→ **Data for analysis**:
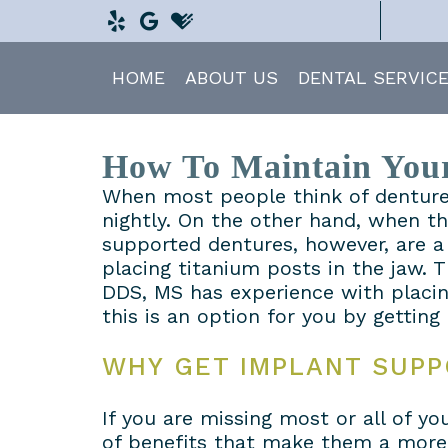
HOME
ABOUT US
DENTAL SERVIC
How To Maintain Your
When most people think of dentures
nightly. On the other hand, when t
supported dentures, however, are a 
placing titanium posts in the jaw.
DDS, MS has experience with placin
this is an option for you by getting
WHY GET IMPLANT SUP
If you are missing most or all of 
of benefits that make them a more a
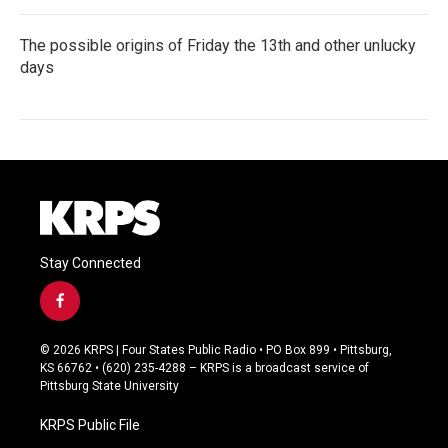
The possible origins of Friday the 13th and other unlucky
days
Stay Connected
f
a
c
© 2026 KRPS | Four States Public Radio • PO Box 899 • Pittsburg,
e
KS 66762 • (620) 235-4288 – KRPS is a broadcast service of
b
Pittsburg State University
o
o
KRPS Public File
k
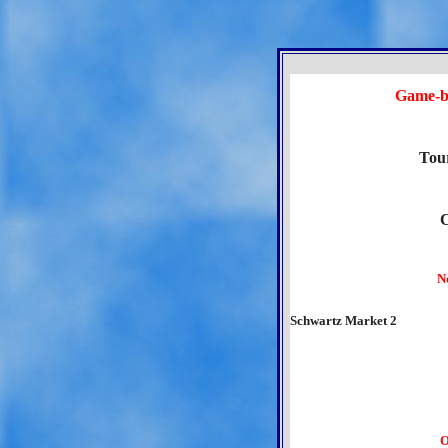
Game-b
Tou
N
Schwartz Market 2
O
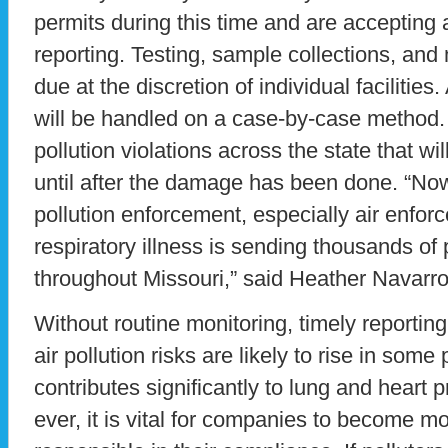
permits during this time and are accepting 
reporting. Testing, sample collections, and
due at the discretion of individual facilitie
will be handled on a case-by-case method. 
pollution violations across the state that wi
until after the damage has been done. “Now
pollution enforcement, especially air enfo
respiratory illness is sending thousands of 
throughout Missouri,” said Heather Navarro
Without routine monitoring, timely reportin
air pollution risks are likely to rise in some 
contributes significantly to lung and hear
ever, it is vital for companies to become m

→ **What you will do**: Please give back the data above word for word, with no pictures included.

→ **Your response**:
HOME
ABOUT US
DENTAL SERVIC
How To Maintain Your
When most people think of dentures
nightly. On the other hand, when t
supported dentures, however, are a 
placing titanium posts in the jaw.
DDS, MS has experience with placin
this is an option for you by getting
WHY GET IMPLANT SUP
If you are missing most or all of 
of benefits that make them a more a
The possible origins of Friday the 13th and other unlucky
days
Stay Connected
f
a
c
© 2026 KRPS | Four States Public Radio • PO Box 899 • Pittsburg,
e
KS 66762 • (620) 235-4288 – KRPS is a broadcast service of
b
Pittsburg State University
o
o
KRPS Public File
k
Game-b
Tou
N
Schwartz Market 2
O
permits during this time and are accepting 
reporting. Testing, sample collections, and
due at the discretion of individual facilitie
will be handled on a case-by-case method. 
pollution violations across the state that wi
until after the damage has been done. “Now
pollution enforcement, especially air enfo
respiratory illness is sending thousands of 
throughout Missouri,” said Heather Navarro
Without routine monitoring, timely reportin
air pollution risks are likely to rise in some 
contributes significantly to lung and hear
ever, it is vital for companies to become m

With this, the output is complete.